Writers Damian Hill and Paul Ireland were brilliant in incorporating music in the relationship between Jaiwara and Claudio. Jaiwara mentions early on that she is forbidden to love someone who is not Muslim stating: “My family, they’re not as modern as some. In my world, we are forbidden.” The next scene in Claudio’s apartment depicts the two depicting and sharing their emotions/feelings through the song “I’m not supposed to love you” playing in the background. Music gives them insight into each other’s world. She even goes as far as to take off her hijab, symbolizing that she does not care for the stigma placed upon her by her family and religion.

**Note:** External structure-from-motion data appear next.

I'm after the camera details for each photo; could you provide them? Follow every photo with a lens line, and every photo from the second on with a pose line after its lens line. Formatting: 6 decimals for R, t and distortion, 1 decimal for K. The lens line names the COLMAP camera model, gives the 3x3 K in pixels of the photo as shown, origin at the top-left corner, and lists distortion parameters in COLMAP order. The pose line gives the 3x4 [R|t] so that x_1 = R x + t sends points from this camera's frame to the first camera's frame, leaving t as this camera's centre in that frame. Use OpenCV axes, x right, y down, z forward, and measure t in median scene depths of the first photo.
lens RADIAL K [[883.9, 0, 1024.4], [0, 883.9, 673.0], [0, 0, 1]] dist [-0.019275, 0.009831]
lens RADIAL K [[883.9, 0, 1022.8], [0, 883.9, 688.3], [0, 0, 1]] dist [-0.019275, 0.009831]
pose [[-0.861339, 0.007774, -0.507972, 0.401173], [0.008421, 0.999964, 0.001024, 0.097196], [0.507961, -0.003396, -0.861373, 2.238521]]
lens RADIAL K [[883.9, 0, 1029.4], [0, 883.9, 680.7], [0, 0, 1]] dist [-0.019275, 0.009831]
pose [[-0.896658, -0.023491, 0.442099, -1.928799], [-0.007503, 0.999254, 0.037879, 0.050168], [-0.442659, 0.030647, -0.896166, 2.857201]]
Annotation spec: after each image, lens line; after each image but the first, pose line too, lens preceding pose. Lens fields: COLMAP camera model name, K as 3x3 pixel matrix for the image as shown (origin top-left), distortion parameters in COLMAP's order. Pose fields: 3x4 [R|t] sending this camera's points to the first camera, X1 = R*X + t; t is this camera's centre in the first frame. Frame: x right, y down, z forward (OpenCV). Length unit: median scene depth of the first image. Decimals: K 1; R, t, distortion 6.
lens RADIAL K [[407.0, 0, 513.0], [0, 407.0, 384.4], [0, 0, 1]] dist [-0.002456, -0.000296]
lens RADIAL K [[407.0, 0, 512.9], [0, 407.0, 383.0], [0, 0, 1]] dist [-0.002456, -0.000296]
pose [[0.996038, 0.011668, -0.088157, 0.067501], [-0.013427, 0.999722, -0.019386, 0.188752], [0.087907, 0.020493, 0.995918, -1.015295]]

In comparison to the original Shakespeare play, both are meant to create a focus on the idea of justice, redemption and love. Throughout both the play and the film, Angelo has a chance to redeem himself from his past, yet always falls short. I would say that the film is more loosely based on the initial play; however, Ireland is able to adapt to a more modern context, allowing for the audience to relate on a greater level with the characters. Measure for Measure is considered one of Shakespeare’s problem plays: whereas these plays are characterized by their ambiguous tone, shifting from suddenly from dark to a psychological drama, to comedic. This term, coined by F.S. Boas (Shakespeare and His Predecessors, 1896), usually involves a protagonist in a situation representative of a contemporary social problem.
The main question is does this adaptation fit this Shakespearean mold? I’d say for the most part it does. The film primarily has dark, dramatic undertones that makes the viewer think. Yet, there are some moments of light humor to break up the tension. Even though Measure for Measure is a problem play, it is technically considered to be a Shakespearean comedy, which the film heavily shies away from. I believe that the choice to be more of a dark, thriller benefits the movie. To make it more comedic would be to make the film cheesy, which it definitely is not.
Although Paul Ireland’s Measure for Measure falls short of being classified as an excellent film, it thrives on asking the question of how far we would go to be with the ones we love. The study of these in depth emotions, as well as the idea of redemption, proves well-developed and thought-provoking. If not for minor details and the final moments of the film, Measure for Measure could have been incredible. Even though the film falls flat, the audience is able to find enjoyment in the plot and characters, despite moments of confusion and shock.